Language is powerful. Words are powerful. They shape our thoughts, our perceptions, our interactions with one another, and even our day to day decisions. Our choice of words reveals how we conceptualize the world and relate to everything in it. Through the words that we choose to describe ourselves, we disclose our allegiances and aspirations. Or maybe we reject labels, and thus confound other people’s attempts to categorize us.
But powerful as it is, language is also imperfect. Descriptors are approximations. Words carry baggage – denotations and connotations. Sometimes too much baggage, sometimes not enough. Language is an imperfect representation of reality, often close enough to get the job done, but sometimes just plain wrong.

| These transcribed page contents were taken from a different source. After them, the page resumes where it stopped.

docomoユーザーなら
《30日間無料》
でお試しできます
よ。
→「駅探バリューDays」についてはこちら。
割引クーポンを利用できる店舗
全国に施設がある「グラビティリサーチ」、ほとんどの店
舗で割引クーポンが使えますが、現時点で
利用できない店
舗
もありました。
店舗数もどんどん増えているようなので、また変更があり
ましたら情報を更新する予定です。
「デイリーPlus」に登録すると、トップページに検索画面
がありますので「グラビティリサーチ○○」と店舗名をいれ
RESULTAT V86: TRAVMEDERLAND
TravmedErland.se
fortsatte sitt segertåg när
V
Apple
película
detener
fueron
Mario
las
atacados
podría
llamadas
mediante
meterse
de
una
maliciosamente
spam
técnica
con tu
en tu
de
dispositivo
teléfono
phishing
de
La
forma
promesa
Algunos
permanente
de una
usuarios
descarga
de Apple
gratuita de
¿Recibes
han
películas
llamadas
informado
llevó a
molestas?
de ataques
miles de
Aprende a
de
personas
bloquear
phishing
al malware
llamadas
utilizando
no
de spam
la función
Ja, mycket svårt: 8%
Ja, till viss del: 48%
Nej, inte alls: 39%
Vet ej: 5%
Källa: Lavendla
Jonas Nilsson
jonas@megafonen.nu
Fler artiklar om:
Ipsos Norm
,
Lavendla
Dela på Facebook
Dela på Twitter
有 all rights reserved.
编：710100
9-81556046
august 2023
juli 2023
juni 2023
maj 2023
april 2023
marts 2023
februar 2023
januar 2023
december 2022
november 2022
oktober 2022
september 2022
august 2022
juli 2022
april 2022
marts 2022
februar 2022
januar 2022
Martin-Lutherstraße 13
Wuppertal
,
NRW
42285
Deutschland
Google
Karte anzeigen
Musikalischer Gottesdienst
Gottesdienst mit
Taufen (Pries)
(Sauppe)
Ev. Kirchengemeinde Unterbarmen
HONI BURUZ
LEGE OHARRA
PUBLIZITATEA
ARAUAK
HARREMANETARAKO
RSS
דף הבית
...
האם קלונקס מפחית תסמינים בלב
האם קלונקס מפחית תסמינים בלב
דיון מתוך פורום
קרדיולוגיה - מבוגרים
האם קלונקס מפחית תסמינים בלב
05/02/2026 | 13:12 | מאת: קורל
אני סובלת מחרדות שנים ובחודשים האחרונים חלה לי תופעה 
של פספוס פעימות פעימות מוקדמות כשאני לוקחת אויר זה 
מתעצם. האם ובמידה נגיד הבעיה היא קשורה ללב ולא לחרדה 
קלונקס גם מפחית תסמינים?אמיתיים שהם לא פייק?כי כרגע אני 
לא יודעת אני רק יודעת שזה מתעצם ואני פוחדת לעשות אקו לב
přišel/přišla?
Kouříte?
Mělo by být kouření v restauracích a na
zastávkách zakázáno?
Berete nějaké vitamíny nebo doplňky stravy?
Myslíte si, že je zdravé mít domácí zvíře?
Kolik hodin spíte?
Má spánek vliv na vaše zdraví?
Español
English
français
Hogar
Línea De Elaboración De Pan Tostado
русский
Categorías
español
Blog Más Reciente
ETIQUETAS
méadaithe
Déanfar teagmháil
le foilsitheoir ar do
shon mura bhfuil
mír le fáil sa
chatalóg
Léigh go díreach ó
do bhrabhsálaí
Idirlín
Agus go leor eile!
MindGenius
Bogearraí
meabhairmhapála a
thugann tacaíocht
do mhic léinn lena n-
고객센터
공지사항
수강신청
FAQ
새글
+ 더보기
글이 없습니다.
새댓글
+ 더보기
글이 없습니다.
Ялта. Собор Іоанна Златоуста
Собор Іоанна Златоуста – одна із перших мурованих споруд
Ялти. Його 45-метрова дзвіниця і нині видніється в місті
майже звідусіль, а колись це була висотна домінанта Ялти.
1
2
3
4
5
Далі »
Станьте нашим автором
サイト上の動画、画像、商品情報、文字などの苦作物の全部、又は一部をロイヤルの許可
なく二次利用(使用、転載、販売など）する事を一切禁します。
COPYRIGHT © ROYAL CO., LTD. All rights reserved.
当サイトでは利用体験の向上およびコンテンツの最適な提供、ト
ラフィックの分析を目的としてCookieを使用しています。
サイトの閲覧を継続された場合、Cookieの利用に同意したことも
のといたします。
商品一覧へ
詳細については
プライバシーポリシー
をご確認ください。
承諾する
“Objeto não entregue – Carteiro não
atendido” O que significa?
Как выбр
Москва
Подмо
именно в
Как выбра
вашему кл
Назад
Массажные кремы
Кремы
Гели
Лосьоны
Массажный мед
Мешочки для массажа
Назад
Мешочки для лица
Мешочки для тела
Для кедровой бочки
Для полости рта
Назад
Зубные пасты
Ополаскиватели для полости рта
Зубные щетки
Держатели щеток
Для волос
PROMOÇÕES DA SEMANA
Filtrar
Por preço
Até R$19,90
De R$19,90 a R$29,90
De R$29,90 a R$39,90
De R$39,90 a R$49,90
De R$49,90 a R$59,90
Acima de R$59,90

Take an example: when I say the word “bird,” what do you think of? A small flying animal that has wings, lays eggs, and builds nests? A prototypical bird likely matches all of these descriptors, but lots of birds do not. Some birds aren’t small (emus, ostriches, condors); some don’t fly (penguins, kiwis, cassowaries); and some don’t lay eggs (male birds of any species!) Are penguins, condors, and male sparrows not birds? Of course they are, but just don’t expect any of them to fly into your tiny back-yard bird house and lay eggs.
Gay or straight. Homosexual. Same-sex attracted. Queer. Which label fits? Any of them? All of them? None of them? Does it matter who is applying the term, and to whom? I definitely don’t label myself “straight,” even though to an outsider, my life would seem to best match that script. I won’t use “homosexual,” as it strikes me as too clinical, as if describing an illness. I reject “same-sex attracted,” even though it literally applies. The denotation is right, but the connotation seems belittling, as if my attraction to men is analogous to a straight guy’s preferential attraction to blonds. It’s like describing humans as “food-oriented” because we’re attracted to eating food. That leaves “gay” and “queer.” I feel like either one or both of them apply.
I’m curious readers (all three of you), what term or terms do you use describe yourself? Is there one in particular that really seems to fit, while the others do not? Do you use more than one of them interchangeably? Or perhaps you use one term for certain situations and audiences, and another for others? I’m not really looking for definitions, which I can find all over the internet, but rather personal responses – how do you relate to these words or how do they relate to you?